Third, Platt spends a good bit of time saying, “here is what we are doing at my church.” I am certain that he means nothing but good by this and it in no way highlights a sense of pride or superiority. Yet, I found it to be a bit shallow, especially when you consider that Platt’s church gives an incredibly low percentage to the Cooperative Program.
So, my prayers and my mind are still turned to this report and if this is a positive step for our denomination. Feel free to email me with any insight you might have. I enjoy the dialogue. Blessings!
One Reply to “David Platt and the Great Commission Resurgence Task Force”

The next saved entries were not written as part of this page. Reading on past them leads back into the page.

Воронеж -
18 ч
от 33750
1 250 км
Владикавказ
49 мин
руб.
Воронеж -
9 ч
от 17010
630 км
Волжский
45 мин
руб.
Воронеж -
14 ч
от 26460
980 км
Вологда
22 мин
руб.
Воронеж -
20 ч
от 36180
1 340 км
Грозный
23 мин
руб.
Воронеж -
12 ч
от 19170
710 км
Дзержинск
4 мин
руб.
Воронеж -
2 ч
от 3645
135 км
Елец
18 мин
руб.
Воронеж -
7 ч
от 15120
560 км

Fascinating. Yours and David Dockery’s observations are both spot-on, I think. The balance of nuturing current Christians and pointing others towards the faith itself is crucial, I think. I frequently get hot under the collar when either of these elements is magnified to the exclusion of the other. I do appreciate the focus of the GCRTF on North American I think it is vital to focus on our Jerusalem in addition to our Judea and far flung countries in the world. I am hesitant that the whole thing is so standardized, (the north american mission board) but that might just be because I don’t fully understand it. Is the intent to provide funds to plant churches in unchurched areas in North America, or for general missions? Or do general missions include church planting? Also, the cooperative program…is that a way for churches to network and connect about what each is doing to promote greater unity? If I’m understanding that correctly, I appreciate the initiative behind it but cringe somewhat because many churches struggle to make ends meet simply with their own finances as it is. I know our church has financial issues, even though they’re not dire or incredibly pressing, but they are present, and I think those need to be acknowledged before we spend money on other things like this.
Seems like a good idea, but I’m not completely sold. Thought-provoking posts Philip.